DNMT inhibitors:Azacitidine (5-azacytidine) and its analog decitabine (5-aza-2-deoxycytidine) are clinically available DNMT inhibitors. Both drugs are metabolized intracellularly and incorporated into DNA during replication and exert DNMT inhibition through covalent binding of DNMT to azacytosine. DNA demethylating effect is usually seen at lower drug concentration while higher doses may also induce direct cytotoxicity. TET dioxygenases require alpha-ketoglutarate for enzymatic conversion of methylcytosine to 5-hydroxymethylcytosine. Alpha-ketoglutarate is a product of enzymatic conversion of isocitrate by isocitrate dehydrogenase isoenzymes IDH1 and IDH2 localized in cytoplasm and mitochondria, respectively. Point mutations in IDH1 R132 and IDH2 R140 and R172 result in loss of normal enzymatic activity and accumulation of 2-hydroxyglutarate (2-HG). 2-HG is a competitive inhibitor of alpha-ketoglutarate–dependent dioxygenases such as TET and results in DNA hypermethylation. Ivosidenib and Enasidenib are selective inhibitors of mutant IDH1 and IDH2, respectively. Both have been recently approved for treatment of relapsed refractory AML. Histone acetylation: Acetylation and deacetylation of histone tails is an importation mechanism of gene expression control. These modifications are catalyzed by histone acetylases (HAT) and deacetylases (HDAC), respectively. Several HDAC inhibitors have been approved for treatment of lymphoid malignancies (Table 7.1). The efficacy of these agents in myeloid malignancies is not yet well-defined.

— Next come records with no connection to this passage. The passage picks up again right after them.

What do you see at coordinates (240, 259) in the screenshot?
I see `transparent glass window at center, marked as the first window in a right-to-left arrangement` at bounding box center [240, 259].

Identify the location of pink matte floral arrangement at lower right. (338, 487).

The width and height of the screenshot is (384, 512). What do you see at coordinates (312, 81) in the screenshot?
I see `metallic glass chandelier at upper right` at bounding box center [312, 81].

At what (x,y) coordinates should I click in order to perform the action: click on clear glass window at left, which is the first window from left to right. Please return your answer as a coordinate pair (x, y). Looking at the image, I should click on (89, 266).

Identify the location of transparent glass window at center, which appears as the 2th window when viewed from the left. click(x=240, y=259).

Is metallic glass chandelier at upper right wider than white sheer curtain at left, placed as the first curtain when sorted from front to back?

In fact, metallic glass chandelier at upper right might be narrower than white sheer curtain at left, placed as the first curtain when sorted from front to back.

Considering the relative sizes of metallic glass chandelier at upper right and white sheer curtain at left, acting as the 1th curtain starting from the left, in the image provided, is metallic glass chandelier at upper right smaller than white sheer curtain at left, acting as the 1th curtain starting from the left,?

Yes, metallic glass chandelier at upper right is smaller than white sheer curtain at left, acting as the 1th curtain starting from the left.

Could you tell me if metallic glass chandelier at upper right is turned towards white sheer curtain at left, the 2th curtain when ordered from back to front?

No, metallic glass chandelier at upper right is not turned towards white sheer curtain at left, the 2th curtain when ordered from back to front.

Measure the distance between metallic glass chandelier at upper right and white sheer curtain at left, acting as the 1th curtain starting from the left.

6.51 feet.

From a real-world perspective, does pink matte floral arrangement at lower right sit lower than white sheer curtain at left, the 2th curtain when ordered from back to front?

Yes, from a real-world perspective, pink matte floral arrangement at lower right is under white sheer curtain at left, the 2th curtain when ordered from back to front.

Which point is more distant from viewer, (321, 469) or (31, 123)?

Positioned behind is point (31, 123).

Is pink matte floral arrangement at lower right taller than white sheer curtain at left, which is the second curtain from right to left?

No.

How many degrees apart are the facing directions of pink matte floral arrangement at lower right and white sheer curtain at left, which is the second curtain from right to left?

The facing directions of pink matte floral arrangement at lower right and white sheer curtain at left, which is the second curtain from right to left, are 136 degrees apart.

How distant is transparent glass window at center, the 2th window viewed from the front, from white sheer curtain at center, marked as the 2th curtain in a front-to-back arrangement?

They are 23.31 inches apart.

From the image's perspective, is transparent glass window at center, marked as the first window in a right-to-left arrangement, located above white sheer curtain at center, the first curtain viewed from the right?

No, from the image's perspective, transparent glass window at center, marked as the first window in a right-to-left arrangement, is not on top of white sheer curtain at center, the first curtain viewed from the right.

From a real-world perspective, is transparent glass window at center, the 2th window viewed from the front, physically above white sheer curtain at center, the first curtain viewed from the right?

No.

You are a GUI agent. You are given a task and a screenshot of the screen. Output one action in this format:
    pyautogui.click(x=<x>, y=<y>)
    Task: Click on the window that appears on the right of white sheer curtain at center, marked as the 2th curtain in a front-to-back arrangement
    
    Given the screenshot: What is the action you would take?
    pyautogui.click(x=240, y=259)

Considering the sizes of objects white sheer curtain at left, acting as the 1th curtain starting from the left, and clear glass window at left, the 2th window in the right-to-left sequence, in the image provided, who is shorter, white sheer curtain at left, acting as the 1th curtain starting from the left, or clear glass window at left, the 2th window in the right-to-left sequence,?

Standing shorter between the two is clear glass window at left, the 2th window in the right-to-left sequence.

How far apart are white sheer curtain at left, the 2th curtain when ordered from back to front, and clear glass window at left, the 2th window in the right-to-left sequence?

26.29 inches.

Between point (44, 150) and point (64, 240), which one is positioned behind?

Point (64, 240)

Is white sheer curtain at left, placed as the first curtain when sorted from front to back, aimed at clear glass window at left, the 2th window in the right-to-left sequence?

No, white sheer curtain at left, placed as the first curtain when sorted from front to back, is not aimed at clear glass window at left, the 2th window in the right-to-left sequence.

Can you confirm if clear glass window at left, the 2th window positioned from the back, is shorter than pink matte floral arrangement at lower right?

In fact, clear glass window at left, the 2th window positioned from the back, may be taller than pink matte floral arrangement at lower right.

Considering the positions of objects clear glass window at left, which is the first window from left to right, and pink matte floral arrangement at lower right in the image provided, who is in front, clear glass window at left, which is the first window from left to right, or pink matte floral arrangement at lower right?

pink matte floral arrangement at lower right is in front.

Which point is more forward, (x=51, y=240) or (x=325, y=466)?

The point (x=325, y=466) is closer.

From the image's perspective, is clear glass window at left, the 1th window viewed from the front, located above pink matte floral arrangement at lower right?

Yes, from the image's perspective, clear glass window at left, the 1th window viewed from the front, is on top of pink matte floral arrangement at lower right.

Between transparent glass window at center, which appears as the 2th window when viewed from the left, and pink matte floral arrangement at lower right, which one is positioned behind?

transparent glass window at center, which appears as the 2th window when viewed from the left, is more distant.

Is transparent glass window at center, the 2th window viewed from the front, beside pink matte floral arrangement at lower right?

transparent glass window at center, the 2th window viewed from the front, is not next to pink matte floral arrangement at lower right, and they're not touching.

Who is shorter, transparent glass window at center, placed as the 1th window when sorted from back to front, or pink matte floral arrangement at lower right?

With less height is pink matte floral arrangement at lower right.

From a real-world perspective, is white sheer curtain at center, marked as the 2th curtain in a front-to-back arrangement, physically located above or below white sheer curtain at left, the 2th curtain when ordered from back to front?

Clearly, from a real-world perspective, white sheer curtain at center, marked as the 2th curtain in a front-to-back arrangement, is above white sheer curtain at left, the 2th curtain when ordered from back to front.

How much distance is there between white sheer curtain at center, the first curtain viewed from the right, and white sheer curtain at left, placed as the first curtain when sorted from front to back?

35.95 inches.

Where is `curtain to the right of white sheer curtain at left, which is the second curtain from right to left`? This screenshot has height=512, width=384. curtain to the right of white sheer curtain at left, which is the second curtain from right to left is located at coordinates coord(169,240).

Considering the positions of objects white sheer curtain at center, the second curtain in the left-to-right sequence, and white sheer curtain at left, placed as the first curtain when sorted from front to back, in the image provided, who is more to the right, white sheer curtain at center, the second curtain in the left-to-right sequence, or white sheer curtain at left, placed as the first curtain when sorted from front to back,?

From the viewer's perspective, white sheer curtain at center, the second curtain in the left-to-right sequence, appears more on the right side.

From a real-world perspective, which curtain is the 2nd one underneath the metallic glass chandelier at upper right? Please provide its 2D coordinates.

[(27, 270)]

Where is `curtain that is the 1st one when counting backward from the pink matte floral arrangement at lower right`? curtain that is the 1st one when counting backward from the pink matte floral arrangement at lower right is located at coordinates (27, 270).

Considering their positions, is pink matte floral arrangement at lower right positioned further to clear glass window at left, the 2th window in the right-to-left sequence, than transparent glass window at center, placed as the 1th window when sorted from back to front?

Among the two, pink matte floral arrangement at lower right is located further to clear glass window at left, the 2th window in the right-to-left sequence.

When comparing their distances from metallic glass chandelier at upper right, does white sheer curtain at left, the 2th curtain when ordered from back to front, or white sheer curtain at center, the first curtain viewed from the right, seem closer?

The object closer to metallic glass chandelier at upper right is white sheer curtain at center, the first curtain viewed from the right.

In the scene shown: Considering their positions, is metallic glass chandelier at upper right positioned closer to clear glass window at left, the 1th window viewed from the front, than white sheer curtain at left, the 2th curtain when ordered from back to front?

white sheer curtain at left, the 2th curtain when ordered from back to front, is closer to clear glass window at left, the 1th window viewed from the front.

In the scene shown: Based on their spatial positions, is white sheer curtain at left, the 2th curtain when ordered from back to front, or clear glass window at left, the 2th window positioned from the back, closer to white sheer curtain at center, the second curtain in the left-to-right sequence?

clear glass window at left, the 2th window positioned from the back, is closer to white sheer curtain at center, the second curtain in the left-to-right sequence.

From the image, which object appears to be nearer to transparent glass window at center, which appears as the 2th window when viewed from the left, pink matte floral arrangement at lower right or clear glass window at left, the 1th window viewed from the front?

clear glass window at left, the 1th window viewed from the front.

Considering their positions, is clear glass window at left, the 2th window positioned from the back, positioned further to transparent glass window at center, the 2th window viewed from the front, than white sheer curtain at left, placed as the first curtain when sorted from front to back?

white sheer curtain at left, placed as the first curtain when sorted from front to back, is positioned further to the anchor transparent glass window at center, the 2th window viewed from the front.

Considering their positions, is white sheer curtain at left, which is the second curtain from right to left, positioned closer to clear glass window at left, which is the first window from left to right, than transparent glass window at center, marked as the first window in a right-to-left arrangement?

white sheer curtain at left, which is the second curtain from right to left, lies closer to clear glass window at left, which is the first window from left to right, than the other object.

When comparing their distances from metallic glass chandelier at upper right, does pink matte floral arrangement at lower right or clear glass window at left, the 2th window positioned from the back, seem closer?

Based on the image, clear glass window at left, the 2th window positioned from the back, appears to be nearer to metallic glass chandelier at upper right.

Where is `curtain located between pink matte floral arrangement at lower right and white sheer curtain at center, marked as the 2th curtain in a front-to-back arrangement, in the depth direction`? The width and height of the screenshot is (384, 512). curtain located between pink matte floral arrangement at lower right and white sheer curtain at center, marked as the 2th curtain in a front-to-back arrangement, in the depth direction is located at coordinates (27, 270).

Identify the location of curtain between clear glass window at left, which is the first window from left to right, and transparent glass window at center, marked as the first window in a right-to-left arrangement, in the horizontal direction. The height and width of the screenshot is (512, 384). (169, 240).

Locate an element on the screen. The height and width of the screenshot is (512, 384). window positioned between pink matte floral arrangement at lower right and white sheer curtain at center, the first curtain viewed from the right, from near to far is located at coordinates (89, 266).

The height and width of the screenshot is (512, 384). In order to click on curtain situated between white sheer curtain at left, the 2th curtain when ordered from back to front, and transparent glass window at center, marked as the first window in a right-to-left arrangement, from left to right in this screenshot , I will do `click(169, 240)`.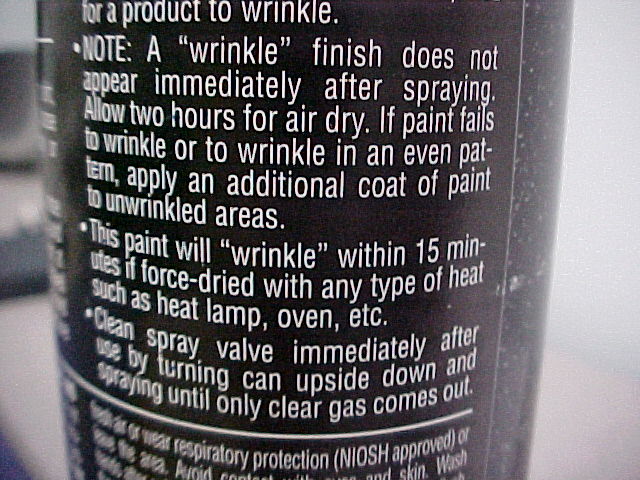
The height and width of the screenshot is (480, 640). In order to click on tabletop background in this screenshot , I will do `click(28, 389)`.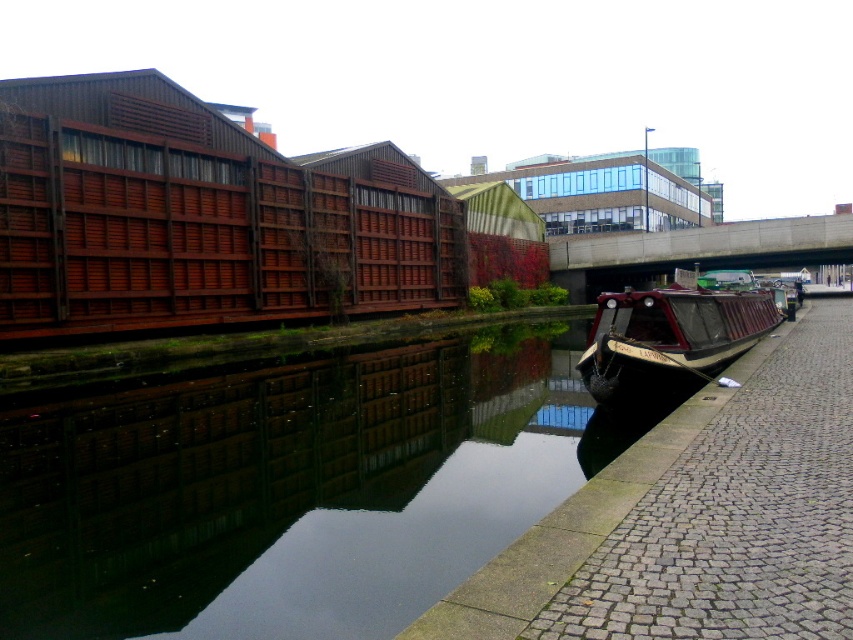
You are a photographer planning to capture the symmetry of the canal scene. You want to ensure the black reflective water at lower center and the wooden polished barge at right are both visible in your shot. Given their widths, which object should you prioritize framing closer to the center of the image to maintain balance?

The wooden polished barge at right has a greater width than the black reflective water at lower center, so to maintain balance in the composition, you should prioritize framing the wooden polished barge at right closer to the center of the image.

You are standing at the edge of the canal in the urban scene. You notice a point marked at coordinates (292, 490). What is the object located at that point?

The object located at coordinates (292, 490) is the black reflective water at lower center.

Histone methylation: EZH2 is a histone-lysine N-methyltransferase that catalyzes the addition of methyl group to H3K27. H3K27me is associated with transcriptional repression and heterochromatin formation. EZH2 is a catalytic component of the Polycomb Repressive Complex 2 (PRC2). EZH2 mutations, both gain and loss of function, have been identified in numerous hematologic malignancies and solid tumors. Of note, increased EZH2/PRC2 activity has been found in stem and progenitor cells. Thus, inhibition of EZH2 could potentially shut off the stem cell programs and promote differentiation. Phase 1/2 clinical trials suggested that EZH2 inhibition was well tolerated and produced antitumor activity in patients with refractory B-cell non-Hodgkin lymphoma and advanced solid tumors.